#### Text to read
___

The next step is to determine what data can be collected to prove the big goal has been achieved. The data will almost always be test scores, from either a state standardized test, a district test, or a test the teacher finds or creates on her own. A sixth-grade teacher might know that students need at least an 85 on the state’s end-of-year English test to be considered for competitive high schools. So she will pore over exam questions from previous years and will target every lesson plan, homework assignment, and student assessment toward building the skills that will enable her students to do well on that test. If she has to, she will host evening tutoring sessions at McDonald’s, tempting her students with free food. She will write a weekly class newsletter with celebratory “shout-outs” to students who perform well on quizzes. When she calls or visits a student’s home, she will seek to “invest” parents in the big goal.

___

#### Stored records
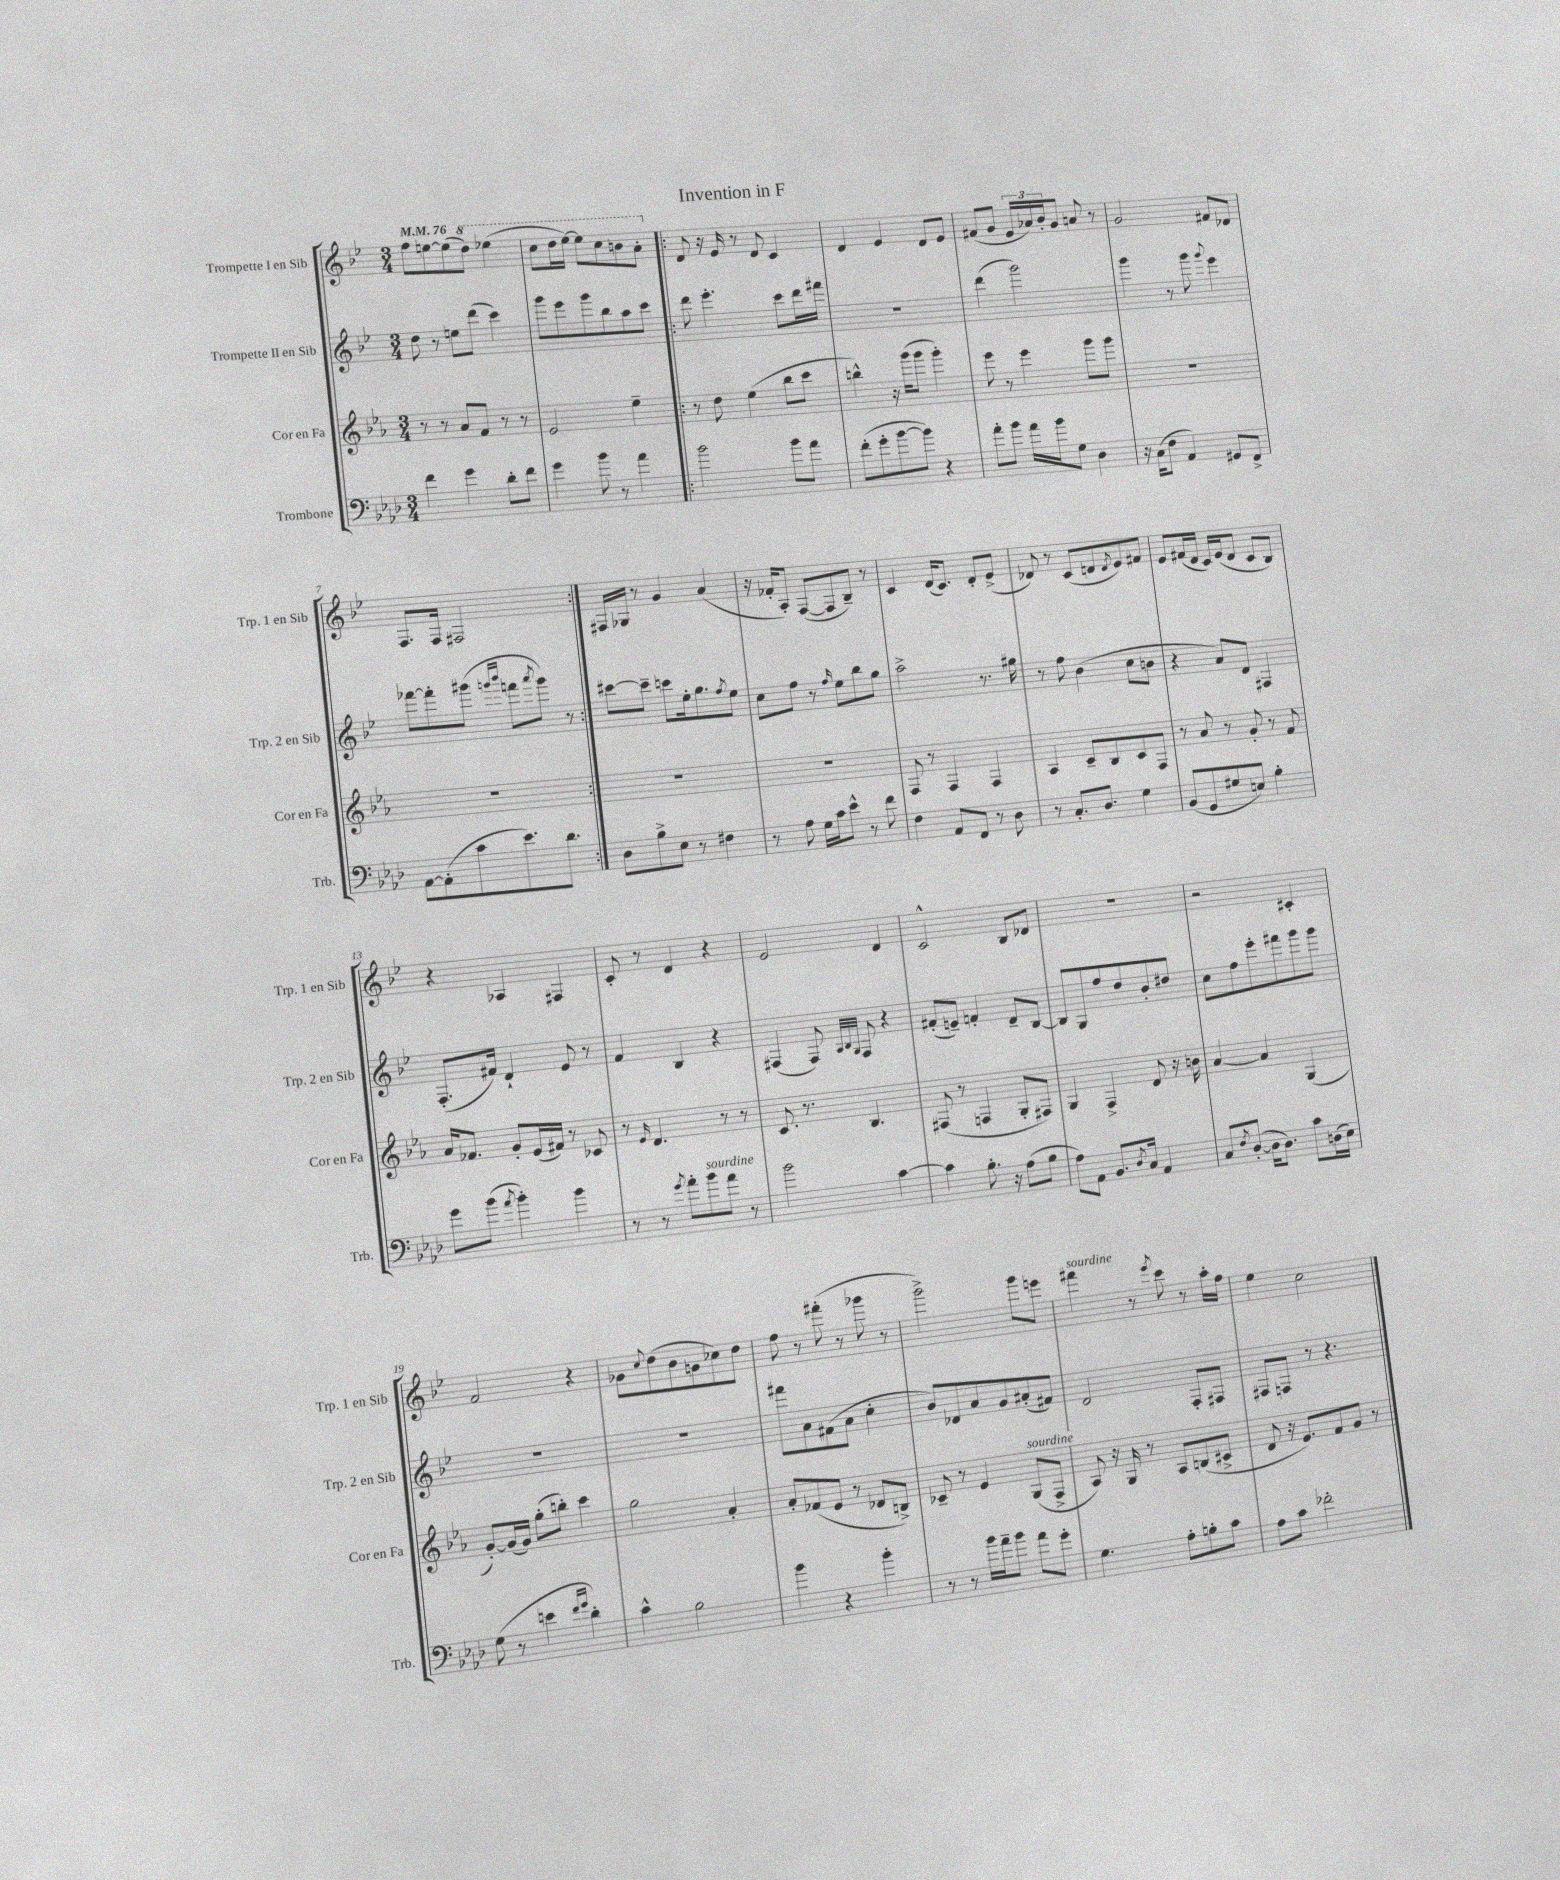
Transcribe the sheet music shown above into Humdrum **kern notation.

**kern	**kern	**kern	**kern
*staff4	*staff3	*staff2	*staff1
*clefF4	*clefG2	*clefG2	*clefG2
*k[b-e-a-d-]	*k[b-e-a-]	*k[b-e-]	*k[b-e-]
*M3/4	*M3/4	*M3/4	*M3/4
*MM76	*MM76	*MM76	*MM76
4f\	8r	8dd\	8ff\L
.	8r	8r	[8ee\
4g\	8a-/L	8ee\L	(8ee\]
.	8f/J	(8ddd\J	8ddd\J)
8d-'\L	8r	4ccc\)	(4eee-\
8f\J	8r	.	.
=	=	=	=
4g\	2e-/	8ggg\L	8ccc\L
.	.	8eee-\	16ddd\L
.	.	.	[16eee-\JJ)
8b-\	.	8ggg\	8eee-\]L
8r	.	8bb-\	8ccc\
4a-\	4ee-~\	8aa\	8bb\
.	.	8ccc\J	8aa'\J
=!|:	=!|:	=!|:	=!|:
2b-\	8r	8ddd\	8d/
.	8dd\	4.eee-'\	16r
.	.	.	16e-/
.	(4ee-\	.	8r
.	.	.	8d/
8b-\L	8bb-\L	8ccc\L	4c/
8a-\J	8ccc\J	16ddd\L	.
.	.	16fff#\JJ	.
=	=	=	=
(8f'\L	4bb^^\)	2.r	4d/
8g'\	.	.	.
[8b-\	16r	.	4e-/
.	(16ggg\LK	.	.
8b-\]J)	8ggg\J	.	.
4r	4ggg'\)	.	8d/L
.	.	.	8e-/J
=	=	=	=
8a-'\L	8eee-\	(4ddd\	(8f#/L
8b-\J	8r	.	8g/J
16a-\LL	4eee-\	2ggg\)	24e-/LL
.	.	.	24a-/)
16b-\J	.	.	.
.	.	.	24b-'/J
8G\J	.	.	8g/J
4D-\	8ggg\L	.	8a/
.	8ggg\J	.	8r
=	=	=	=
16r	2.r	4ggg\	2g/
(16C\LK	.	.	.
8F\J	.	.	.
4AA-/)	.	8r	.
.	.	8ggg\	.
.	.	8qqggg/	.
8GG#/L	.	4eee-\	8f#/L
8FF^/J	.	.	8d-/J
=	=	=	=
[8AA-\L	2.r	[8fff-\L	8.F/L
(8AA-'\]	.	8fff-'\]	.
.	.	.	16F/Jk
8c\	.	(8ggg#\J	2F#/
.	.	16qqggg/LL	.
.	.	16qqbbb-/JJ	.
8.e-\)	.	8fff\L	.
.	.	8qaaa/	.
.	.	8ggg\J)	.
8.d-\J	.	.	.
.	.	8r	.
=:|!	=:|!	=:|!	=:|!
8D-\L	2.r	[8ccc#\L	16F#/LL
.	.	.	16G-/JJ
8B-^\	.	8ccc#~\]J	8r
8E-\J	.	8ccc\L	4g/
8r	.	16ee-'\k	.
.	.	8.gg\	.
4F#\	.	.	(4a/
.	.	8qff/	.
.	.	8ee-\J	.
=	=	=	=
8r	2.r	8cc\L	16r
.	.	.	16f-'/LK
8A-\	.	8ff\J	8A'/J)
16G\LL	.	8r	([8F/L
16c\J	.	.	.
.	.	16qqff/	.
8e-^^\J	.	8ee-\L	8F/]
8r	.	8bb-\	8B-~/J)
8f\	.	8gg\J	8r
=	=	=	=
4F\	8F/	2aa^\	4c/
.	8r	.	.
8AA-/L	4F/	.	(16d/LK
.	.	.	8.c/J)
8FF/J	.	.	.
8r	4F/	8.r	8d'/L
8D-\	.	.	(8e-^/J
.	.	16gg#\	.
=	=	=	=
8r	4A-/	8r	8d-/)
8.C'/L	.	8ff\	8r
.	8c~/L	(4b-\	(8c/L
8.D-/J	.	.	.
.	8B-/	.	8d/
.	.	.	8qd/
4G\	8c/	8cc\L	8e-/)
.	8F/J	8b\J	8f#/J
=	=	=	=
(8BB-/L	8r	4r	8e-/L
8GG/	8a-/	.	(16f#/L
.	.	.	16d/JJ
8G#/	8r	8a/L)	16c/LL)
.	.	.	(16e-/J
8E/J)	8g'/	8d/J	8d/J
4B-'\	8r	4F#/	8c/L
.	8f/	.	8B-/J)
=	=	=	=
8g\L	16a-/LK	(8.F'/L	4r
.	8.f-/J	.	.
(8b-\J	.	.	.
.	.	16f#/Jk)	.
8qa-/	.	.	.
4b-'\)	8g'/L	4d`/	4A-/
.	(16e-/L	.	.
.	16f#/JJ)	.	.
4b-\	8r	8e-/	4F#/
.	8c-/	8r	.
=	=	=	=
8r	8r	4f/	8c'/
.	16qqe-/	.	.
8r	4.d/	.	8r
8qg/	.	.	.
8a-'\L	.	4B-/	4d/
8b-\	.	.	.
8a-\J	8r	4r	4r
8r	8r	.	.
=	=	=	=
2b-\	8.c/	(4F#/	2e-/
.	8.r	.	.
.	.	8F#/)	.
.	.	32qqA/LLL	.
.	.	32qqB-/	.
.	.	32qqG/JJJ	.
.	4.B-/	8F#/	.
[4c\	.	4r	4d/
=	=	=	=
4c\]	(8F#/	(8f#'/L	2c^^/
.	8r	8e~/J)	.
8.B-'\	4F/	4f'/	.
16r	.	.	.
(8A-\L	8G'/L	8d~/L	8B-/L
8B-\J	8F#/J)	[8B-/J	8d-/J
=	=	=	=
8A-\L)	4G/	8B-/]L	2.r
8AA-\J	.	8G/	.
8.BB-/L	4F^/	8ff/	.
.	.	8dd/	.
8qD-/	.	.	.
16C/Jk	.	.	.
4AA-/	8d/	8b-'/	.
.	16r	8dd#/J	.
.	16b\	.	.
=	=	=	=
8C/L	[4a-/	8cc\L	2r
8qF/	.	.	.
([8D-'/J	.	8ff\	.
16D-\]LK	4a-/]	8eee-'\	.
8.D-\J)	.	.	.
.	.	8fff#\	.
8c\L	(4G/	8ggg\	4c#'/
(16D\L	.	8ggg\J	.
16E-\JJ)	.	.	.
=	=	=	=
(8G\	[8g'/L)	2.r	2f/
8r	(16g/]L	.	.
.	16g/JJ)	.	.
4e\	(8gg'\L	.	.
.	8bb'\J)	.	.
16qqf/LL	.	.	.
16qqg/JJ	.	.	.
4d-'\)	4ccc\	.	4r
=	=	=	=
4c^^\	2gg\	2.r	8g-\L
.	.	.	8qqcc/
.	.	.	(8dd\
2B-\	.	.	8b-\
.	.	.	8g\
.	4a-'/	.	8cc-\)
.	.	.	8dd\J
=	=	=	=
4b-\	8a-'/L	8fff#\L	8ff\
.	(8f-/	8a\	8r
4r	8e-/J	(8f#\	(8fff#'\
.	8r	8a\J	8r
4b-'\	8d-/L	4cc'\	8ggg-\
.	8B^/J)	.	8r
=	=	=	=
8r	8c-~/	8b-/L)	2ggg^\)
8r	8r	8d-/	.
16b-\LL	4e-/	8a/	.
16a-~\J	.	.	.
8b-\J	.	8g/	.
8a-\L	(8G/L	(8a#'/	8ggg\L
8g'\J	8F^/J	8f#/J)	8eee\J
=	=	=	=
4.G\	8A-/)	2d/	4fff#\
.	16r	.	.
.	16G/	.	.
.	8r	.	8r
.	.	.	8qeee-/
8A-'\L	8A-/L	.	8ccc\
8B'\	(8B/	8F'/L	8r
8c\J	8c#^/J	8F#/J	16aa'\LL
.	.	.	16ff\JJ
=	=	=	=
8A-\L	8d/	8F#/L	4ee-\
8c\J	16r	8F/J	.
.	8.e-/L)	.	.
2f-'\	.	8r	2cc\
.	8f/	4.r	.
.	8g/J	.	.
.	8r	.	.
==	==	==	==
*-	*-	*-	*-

___

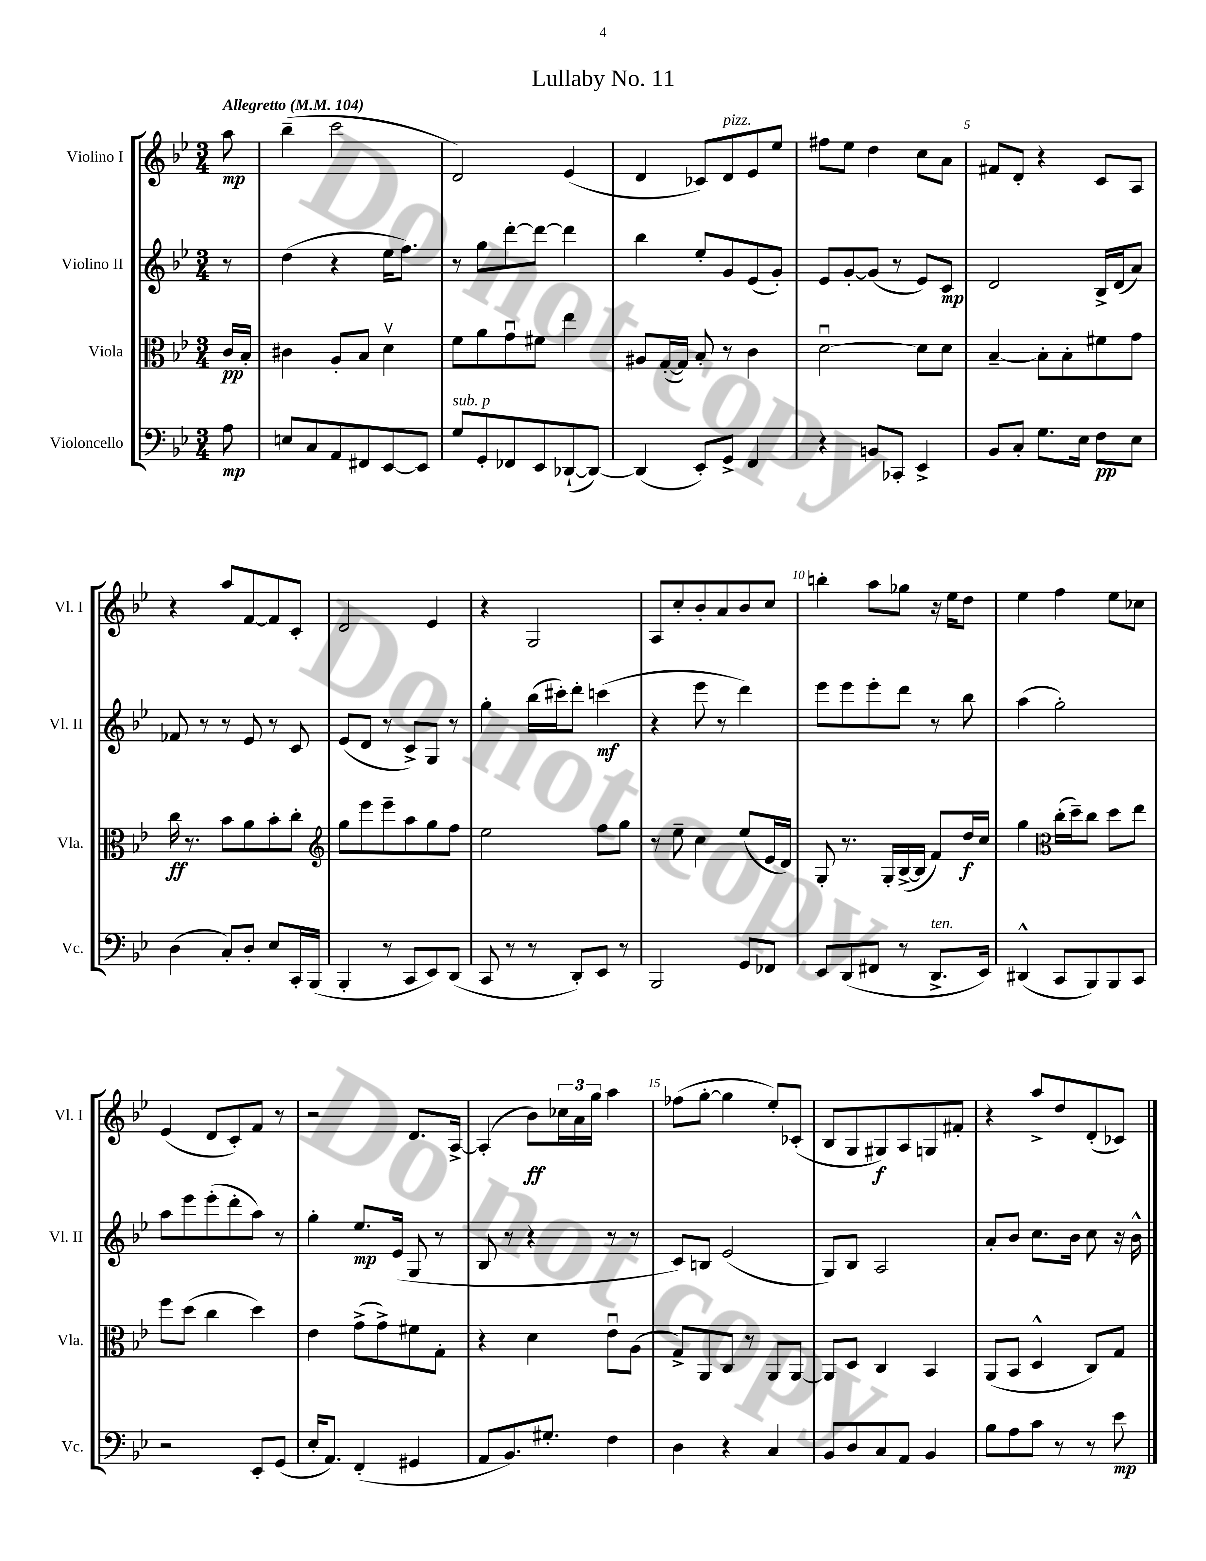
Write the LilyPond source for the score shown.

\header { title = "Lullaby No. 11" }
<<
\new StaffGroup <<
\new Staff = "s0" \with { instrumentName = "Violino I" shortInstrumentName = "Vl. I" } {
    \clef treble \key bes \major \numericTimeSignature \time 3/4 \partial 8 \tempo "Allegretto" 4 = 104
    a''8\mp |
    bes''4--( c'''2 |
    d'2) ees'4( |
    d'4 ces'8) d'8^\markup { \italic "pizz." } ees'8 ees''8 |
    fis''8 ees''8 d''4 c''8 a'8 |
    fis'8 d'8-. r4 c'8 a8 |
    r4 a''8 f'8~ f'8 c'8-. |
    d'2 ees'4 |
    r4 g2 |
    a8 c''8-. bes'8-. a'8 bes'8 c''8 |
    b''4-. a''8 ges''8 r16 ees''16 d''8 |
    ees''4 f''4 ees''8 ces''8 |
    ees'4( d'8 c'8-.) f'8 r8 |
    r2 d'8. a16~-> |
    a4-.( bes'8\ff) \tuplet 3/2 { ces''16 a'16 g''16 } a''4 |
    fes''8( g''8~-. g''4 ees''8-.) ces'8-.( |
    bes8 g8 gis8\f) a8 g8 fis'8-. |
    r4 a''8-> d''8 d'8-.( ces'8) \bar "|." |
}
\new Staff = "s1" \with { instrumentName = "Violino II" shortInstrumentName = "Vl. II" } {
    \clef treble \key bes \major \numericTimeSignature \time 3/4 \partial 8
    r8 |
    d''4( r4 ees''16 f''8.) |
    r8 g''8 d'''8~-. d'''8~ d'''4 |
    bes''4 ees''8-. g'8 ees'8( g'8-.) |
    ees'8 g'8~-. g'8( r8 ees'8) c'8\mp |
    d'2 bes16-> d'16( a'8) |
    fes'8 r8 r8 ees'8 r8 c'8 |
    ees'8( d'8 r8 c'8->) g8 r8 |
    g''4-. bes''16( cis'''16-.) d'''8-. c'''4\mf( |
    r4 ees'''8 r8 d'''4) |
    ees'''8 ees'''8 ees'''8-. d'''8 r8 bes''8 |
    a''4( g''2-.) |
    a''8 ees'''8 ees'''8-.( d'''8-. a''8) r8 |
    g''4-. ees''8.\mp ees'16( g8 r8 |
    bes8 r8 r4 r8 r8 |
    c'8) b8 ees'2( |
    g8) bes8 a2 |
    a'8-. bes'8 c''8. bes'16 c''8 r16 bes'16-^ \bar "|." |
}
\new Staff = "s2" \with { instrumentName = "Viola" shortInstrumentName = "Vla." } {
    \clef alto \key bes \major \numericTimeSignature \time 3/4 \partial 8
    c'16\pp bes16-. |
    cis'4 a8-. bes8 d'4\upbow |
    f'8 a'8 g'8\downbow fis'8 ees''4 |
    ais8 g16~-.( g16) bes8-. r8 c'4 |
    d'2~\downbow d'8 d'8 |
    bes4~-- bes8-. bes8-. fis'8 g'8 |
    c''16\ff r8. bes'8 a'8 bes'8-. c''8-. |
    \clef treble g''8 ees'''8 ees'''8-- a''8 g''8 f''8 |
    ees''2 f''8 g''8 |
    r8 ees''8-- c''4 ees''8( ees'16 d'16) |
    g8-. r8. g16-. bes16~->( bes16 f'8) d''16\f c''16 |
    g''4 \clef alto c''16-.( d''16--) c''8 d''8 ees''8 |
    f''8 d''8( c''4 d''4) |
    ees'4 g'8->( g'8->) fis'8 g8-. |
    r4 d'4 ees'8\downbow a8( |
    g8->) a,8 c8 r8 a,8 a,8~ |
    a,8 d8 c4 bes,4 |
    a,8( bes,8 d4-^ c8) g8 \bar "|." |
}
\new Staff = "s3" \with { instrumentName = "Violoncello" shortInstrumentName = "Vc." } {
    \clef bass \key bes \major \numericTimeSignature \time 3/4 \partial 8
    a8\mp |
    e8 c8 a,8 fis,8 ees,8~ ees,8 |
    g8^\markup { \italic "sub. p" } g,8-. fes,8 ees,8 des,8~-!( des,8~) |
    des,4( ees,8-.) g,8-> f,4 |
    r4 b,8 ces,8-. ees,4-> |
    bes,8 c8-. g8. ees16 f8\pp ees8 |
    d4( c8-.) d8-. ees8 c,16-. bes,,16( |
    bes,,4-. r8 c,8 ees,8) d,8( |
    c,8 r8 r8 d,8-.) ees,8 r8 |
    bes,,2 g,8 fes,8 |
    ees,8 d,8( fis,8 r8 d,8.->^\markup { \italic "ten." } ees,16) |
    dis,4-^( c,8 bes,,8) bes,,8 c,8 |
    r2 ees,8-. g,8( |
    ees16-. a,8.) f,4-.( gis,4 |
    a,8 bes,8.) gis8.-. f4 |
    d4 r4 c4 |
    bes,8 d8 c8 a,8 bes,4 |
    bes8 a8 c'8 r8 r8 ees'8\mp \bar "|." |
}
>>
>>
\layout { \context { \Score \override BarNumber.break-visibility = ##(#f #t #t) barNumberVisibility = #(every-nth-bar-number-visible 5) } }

___

#### Problems and tasks
A – In the passage on measuring a teacher's big goal, what minimum score do sixth graders need on the state's end-of-year English test to be considered for competitive high schools?
B – Extend the passage on measuring a teacher's big goal, picking up after its final sentence.

#### Answers for the tasks
A – At least an 85.

B –
During the recruitment and selection process, TFA seeks corps members who are likely to embrace this backward-planning, data-driven mind-set. The organization constantly tracks which recruits produce the largest test score gains for their students, reviews those teachers’ characteristics, then looks for new candidates who display similar achievements and behaviors during the interview process.
Teach for America was founded during an era of teacher shortages and promoted on the basis that it was filling a great need. Today, with teacher layoffs and high unemployment, the organization cannot justify itself on the same grounds and instead explicitly advertises its corps members as more effective than veteran teachers. The research consensus on TFA suggests that corps members are about equally effective at raising students’ test scores as teachers from all other pathways, though better in math than in reading and writing. A September 2013 study from Mathematica Policy Research found that TFA middle and high school math teachers outperform other math teachers in their schools, though only by the equivalent of students gaining 3 points on a 100-point test. The researchers could not discern exactly why. Like other research on teacher credentials, the study found that regardless of the pathway into the classroom, teachers who majored in math or who had attended selective colleges did not seem to significantly outperform other teachers with less impressive résumés.*2 So if the “best and brightest” theory isn’t true—if traditional meritocratic credentials aren’t the reason that TFA teachers are good at their jobs—then what accounts for many corps members’ success?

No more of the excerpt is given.